La Belgique doit-elle tout faire pour libérer Olivier Vandecasteele, condamné en Iran à 40 ans de prison et 74 coups de fouet ? La pression des proches du travailleur humanitaire place l’Etat Belge face à un dilemme majeur: le droit à la vie d’Olivier Vandecasteele face au droit à la vie des victimes du terrorisme.
Raison d’Etat
Où est la raison d’Etat ? Wikipedia évoque "le principe au nom duquel un État s’autorise à violer le droit et la loi au nom d’un critère d’intérêt supérieur". La réponse de l'Etat est connue. Le gouvernement a cédé au chantage iranien au nom de la raison d’Etat. Il a décidé d’échanger un otage contre un détenu, de sauver la vie d’Olivier Vandecasteele en transférant un diplomate iranien condamné en Belgique pour planification d’attentat terroriste. Le traité a été voté à la chambre l’été passé.
Mais la Cour constitutionnelle a une autre conception de la raison d’Etat que l’Etat belge. Dans un arrêt très clair, la Cour constitutionnelle considère que la Belgique sait ou doit savoir que l’Iran n’appliquera pas la peine infligée à son diplomate. Or, rappelle la cour, la Belgique a l’obligation de protéger le droit à la vie. C’est cette obligation qui conduit l’Etat Belge à organiser un système judiciaire qui condamne les auteurs de tentatives d’attentat terroriste. La cour cite la Cour européenne des droits de l’homme qui est très claire elle aussi: "en cas de transfert de personne condamnée vers un autre pays, il faut s’assurer que la peine sera purgée pour que le droit à la vie des victimes soit protégé."
Etat de droit
Pour faire très court, la Cour constitutionnelle rappelle qu’un Etat de droit ne peut pas s’asseoir sur une décision de justice. Il faut l’appliquer. C'est un principe de base. Un principe sur lequel la Belgique n’est pas très regardante, près de 7000 décisions de justice favorable à des demandeurs d’asile sont restées lettres mortes durant des mois.

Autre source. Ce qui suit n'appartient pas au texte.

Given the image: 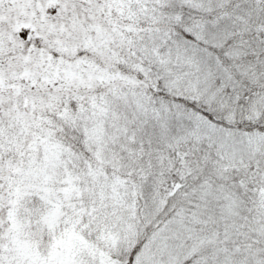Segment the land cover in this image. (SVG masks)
I'll return each instance as SVG.
<instances>
[{
  "label": "snow or ice",
  "instance_id": "obj_1",
  "mask_svg": "<svg viewBox=\"0 0 264 264\" xmlns=\"http://www.w3.org/2000/svg\"><path fill=\"white\" fill-rule=\"evenodd\" d=\"M0 264H264V0H0Z\"/></svg>",
  "mask_w": 264,
  "mask_h": 264
}]
</instances>
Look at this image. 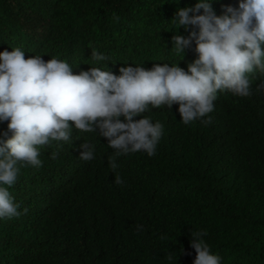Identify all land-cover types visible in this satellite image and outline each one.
<instances>
[{
    "label": "trees",
    "instance_id": "trees-1",
    "mask_svg": "<svg viewBox=\"0 0 264 264\" xmlns=\"http://www.w3.org/2000/svg\"><path fill=\"white\" fill-rule=\"evenodd\" d=\"M197 2L0 0V52L56 58L74 74L155 64L187 72L195 41L182 52L172 38L198 28L173 20ZM209 2L223 16L243 0ZM247 75L250 96L218 91L213 111L187 125L178 104L134 117L162 125L152 156L117 155L98 128L81 132L71 121L69 141L37 146L41 166L19 162L16 182L4 185L21 214L0 218V264H194L196 233L220 264H264V71ZM11 136L0 121V146Z\"/></svg>",
    "mask_w": 264,
    "mask_h": 264
},
{
    "label": "clouds",
    "instance_id": "clouds-1",
    "mask_svg": "<svg viewBox=\"0 0 264 264\" xmlns=\"http://www.w3.org/2000/svg\"><path fill=\"white\" fill-rule=\"evenodd\" d=\"M201 10L203 14H195ZM226 11L223 16L215 15L209 0L178 9L173 21H178L180 28H198L187 38H172L175 49L182 52L195 41L198 58L188 65L187 72L177 64H155L151 70L121 67L119 76L99 67L74 74L67 62L56 58L47 62L39 55L25 59L20 48L0 52V121H8L12 133L0 146V218L21 214L4 187L16 182L17 164L41 166L37 146L69 141L70 121L81 132H96L98 128L117 155L145 151L152 156L162 125L146 117L133 119L149 105L171 108L178 104L181 121L187 125L213 111L218 91L250 96L247 74L255 68L264 71V0H243L239 10L229 7ZM92 58L106 59L95 52ZM81 147L80 158L92 160L89 145ZM56 155L52 153L53 158ZM110 166L117 167L114 160ZM115 182L123 181L117 176ZM205 234L193 236L194 264H220L221 258L210 254L208 245L198 239Z\"/></svg>",
    "mask_w": 264,
    "mask_h": 264
},
{
    "label": "bare ground",
    "instance_id": "bare-ground-1",
    "mask_svg": "<svg viewBox=\"0 0 264 264\" xmlns=\"http://www.w3.org/2000/svg\"><path fill=\"white\" fill-rule=\"evenodd\" d=\"M252 90V89H251ZM257 93V92H256ZM259 93H260V91H259Z\"/></svg>",
    "mask_w": 264,
    "mask_h": 264
}]
</instances>
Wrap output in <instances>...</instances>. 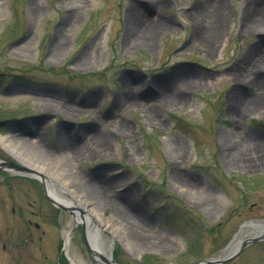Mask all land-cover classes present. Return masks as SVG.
<instances>
[{"label": "rangeland", "instance_id": "rangeland-1", "mask_svg": "<svg viewBox=\"0 0 264 264\" xmlns=\"http://www.w3.org/2000/svg\"><path fill=\"white\" fill-rule=\"evenodd\" d=\"M208 1L0 0V135L65 156L88 195L93 183L106 189L108 198H90L126 230V240L114 241L117 264L216 259L243 223L264 222V150L232 148L249 139L264 149V26L244 22L262 15L264 0L255 12L250 0H221L226 10L215 32L200 13ZM134 2L166 25L150 43L136 37L128 44ZM149 86L180 102L149 94ZM62 131L77 141L72 153L59 144ZM0 158L20 161L1 145ZM70 213L48 203L39 180L0 171V264H13L14 249L17 264H70ZM130 217L149 226L141 231L146 242L131 241L138 230ZM69 251L77 262L97 264L81 225ZM226 264H264V242Z\"/></svg>", "mask_w": 264, "mask_h": 264}, {"label": "bare ground", "instance_id": "bare-ground-1", "mask_svg": "<svg viewBox=\"0 0 264 264\" xmlns=\"http://www.w3.org/2000/svg\"><path fill=\"white\" fill-rule=\"evenodd\" d=\"M65 1V0H64ZM260 0H250L248 4V9L249 11H256L257 9V2ZM71 3V2H70ZM33 5V3H31ZM74 6V4H72ZM71 6V12L75 10L76 6L72 7ZM134 9V15L133 17H130V25L131 29L127 33L128 37V44L133 42L136 37L142 39L143 43H150L152 41V38L154 37V33L160 29H164L166 27L165 24L162 22L160 23L157 19L155 20H150L145 16L141 9L140 4H136L134 2L133 7ZM153 6H151L152 10ZM202 11L200 12L204 18V24H206L205 27H208L211 31H216L217 27H219V19L218 15L221 12H224L226 10V6L223 1L221 0H209L208 5L206 4V7L204 9H201ZM260 10L259 12L262 15H258L255 19V21H251L252 19L249 15V17L245 16L244 22L246 24L251 25L254 24L257 25L256 23H259V27L264 26V8L258 9ZM248 11V12H249ZM209 13L212 15L214 14V19H212V16H209ZM249 14V13H248ZM221 18V17H220ZM250 18V19H248ZM208 19V20H207ZM207 20V21H206ZM247 27V25H244V27ZM199 29V27H198ZM214 34V33H213ZM211 34V36H213ZM126 37V38H127ZM256 53L253 51L250 52V56H256ZM264 63V60H263ZM182 71V70H179ZM178 73V71H177ZM176 73V74H177ZM241 76H244L241 74ZM255 77H251V79L248 81V85L251 87L254 84L257 86L256 81L257 76L254 75ZM248 87V89H251ZM154 88V87H153ZM157 87L152 89L151 86L148 87V90L151 95L163 97V98H171V103H179L180 99L177 98V96H171L169 92L167 93H161L159 90L157 91ZM168 96V97H166ZM237 99L242 100V97L237 95ZM243 101V100H242ZM259 102L257 101L255 105H252V109L257 108V104ZM67 114H70L69 111L66 112ZM63 132V131H62ZM68 134V133H67ZM69 135V134H68ZM77 135V134H76ZM99 143V139H95ZM79 142H81L79 140ZM59 144L62 146V148L67 149L69 153H72L73 149L76 148L77 141H73L70 137L65 135L63 132L62 135L60 134L59 138ZM0 145L5 148L8 152H10L13 156H15L17 159H19L20 163L23 165V167L29 169L30 171L34 172L33 174L38 176V177H44L47 181L48 184V193L57 201L60 203H63L64 205L72 208V209H78V212L82 211L84 213V217L82 220L84 221V224L87 226L88 234H89V242L90 245L93 249L101 251L105 256H110L112 253V250L114 249V241L119 239L120 241L126 240L127 234L125 233L126 230H124L123 226H119L116 224H113L112 222L106 221L98 212V209L96 208V204L94 198L99 197H106V193L104 192V187H102L99 183L92 184L94 187V190L92 189L88 192L80 188L78 186L79 183V178L77 175L74 173V171L71 169L70 166H68V161L65 156H59V157H47L41 149H38L34 144H32L29 140L26 139H20L12 136L4 137L0 135ZM232 148H235V150H240L238 152H243L244 154L249 153V151H254L257 154H260L261 151L264 149L260 150L259 147L257 146L256 142H244L241 144V142H235ZM238 148V149H236ZM236 157V156H235ZM243 158H245V155L242 157L234 158V160L243 162ZM243 159V160H242ZM245 162V161H244ZM192 185V184H191ZM106 191V189H105ZM92 192V193H91ZM92 197V198H90ZM114 201V200H112ZM116 209L119 212L120 207L117 204ZM80 210V211H79ZM137 210V209H136ZM77 212V211H76ZM77 212V213H78ZM120 213V212H119ZM136 216H140L142 219H146L145 214L141 213L139 210L135 211ZM79 216H76L78 220ZM130 219L133 221L132 228L136 230L140 234L137 236L135 234H131L130 238L132 242L135 243H144L146 242V239L143 235H141V231L146 232L149 231L148 228L149 226L144 224L141 219ZM147 220V219H146ZM131 222V221H130ZM106 232H109L111 236H113L112 239L107 238L104 239V234ZM70 244H71V238L69 236H66V250L67 252L70 250ZM127 248L129 250H132V248L127 245ZM70 252V251H69ZM73 264H84L83 262H77L75 260H72Z\"/></svg>", "mask_w": 264, "mask_h": 264}, {"label": "water", "instance_id": "water-1", "mask_svg": "<svg viewBox=\"0 0 264 264\" xmlns=\"http://www.w3.org/2000/svg\"><path fill=\"white\" fill-rule=\"evenodd\" d=\"M0 170H7L10 172H14V171H18V172H24V173H34L32 171H30L29 169L10 162L8 160L2 159L0 158ZM46 189V188H45ZM45 193L47 195V198L49 199V201L55 205L56 207L63 209V210H67L64 206H62L60 203L54 201L53 199H51L48 194L47 191L45 190ZM69 212H71V210H67ZM77 225H80L81 223L79 221H76ZM83 231H84V240L85 243L89 249V251L91 252V254L93 255L94 258H96L98 263H103V264H115L111 257L107 258L103 255L102 252L98 251V250H94L93 248H91L89 242H88V236H87V230H86V225L85 224H81ZM245 227H251V228H256L257 230H260L259 233L255 234L254 236L250 237L247 240H241L237 243L236 248H232L231 251L223 258H217L214 260H205V261H201L197 264H224L228 261H231L233 258H235L242 250H244L246 247L257 243V242H261L264 241V224L262 225H255L252 222L249 223H245L243 224V226H241V231L243 228ZM98 258V259H97Z\"/></svg>", "mask_w": 264, "mask_h": 264}, {"label": "flooded vegetation", "instance_id": "flooded-vegetation-1", "mask_svg": "<svg viewBox=\"0 0 264 264\" xmlns=\"http://www.w3.org/2000/svg\"><path fill=\"white\" fill-rule=\"evenodd\" d=\"M37 229H39V227H36ZM40 242L42 241L41 239L39 240ZM31 242L33 243L34 242V240L33 239H31ZM3 249L4 250H6V247L4 246L3 247ZM21 253V252H20ZM19 253V254H20ZM18 254V251H17V249H14L13 251H12V253H11V260H12V262L14 263V264H17V262L19 261V255ZM30 255L33 257V258H35V259H37L38 258V253H36V252H33L32 254H29V257H30ZM20 257H22V256H20ZM28 257V258H29ZM40 258V257H39ZM47 257L45 256V260L47 261V259H46ZM30 259V258H29Z\"/></svg>", "mask_w": 264, "mask_h": 264}, {"label": "trees", "instance_id": "trees-1", "mask_svg": "<svg viewBox=\"0 0 264 264\" xmlns=\"http://www.w3.org/2000/svg\"><path fill=\"white\" fill-rule=\"evenodd\" d=\"M263 179H264V177H263ZM261 180V179H260Z\"/></svg>", "mask_w": 264, "mask_h": 264}]
</instances>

Dans le cas de l’Iran, la Belgique n’a pas eu beaucoup de scrupules non plus. La Belgique savait très bien ce qu’elle faisait au moment où elle a décidé d’accepter le chantage de l’Iran. Mais donc au nom de la raison d’Etat elle avait décidé de ne pas faire respecter une décision de justice. L’arrêt de la cour est venu interrompre le processus, et maintenant l’Etat belge est en grande difficulté.
Est-ce que l’Etat pourrait outrepasser la décision de la cour ? Une nouvelle fois, ne pas appliquer des décisions de justice ne semble pas trop compliqué pour l’Etat belge. Mais une décision de la Cour constitutionnelle à une autre portée. On verra le jugement sur le fond en février.
Inception
On voit qu’il y a deux dilemmes dans cette affaire. D’abord, le dilemme entre le respect de deux principes fondateurs. Le respect de l’Etat de droit, et le respect du droit à la vie d’Olivier Vandecastele.
Mais dans ce dilemme est enchâssé un autre dilemme comme dans le film Inception de Christopher Nolan où les rêves sont enchâssés. Ici c’est un cauchemar qui est enchâssé dans un autre cauchemar. En cédant au chantage de l’Iran la Belgique mettrait à mal encore un peu l’Etat de droit, c’est le premier dilemme. Mais enchâssé il y a aussi ce que protège dans ce cas l’Etat de droit : le droit à la vie des victimes, c’est-à-dire le droit que nous avons d’être protégé de tentatives d’attentat terroristes.
Le deuxième dilemme oppose donc notre droit à la vie et le droit à la vie d’Olivier Vandecasteele. Le droit abstrait, formel ou général à la vie comme principe de droit et le droit concret, réel et particulier à la vie comme principe humanitaire d’Olivier Vandecasteele. Le droit que la société belge soit protégée de l’Iran et le droit qu’Olivier Vandecasteele soit protégé de l’Iran.
Hier, dans Jeudi en prime, Olivier Van Steirtegem un ami d’Olivier Vandecastele à dit "il vaut mieux 100 terroristes en liberté qu’un innocent en prison". C’est la phrase d’un ami ça. On ferait tout pour sauver un ami. Mais ça ne peut pas être la phrase d’un Etat, il en va de l'intérêt supérieur de l'Etat.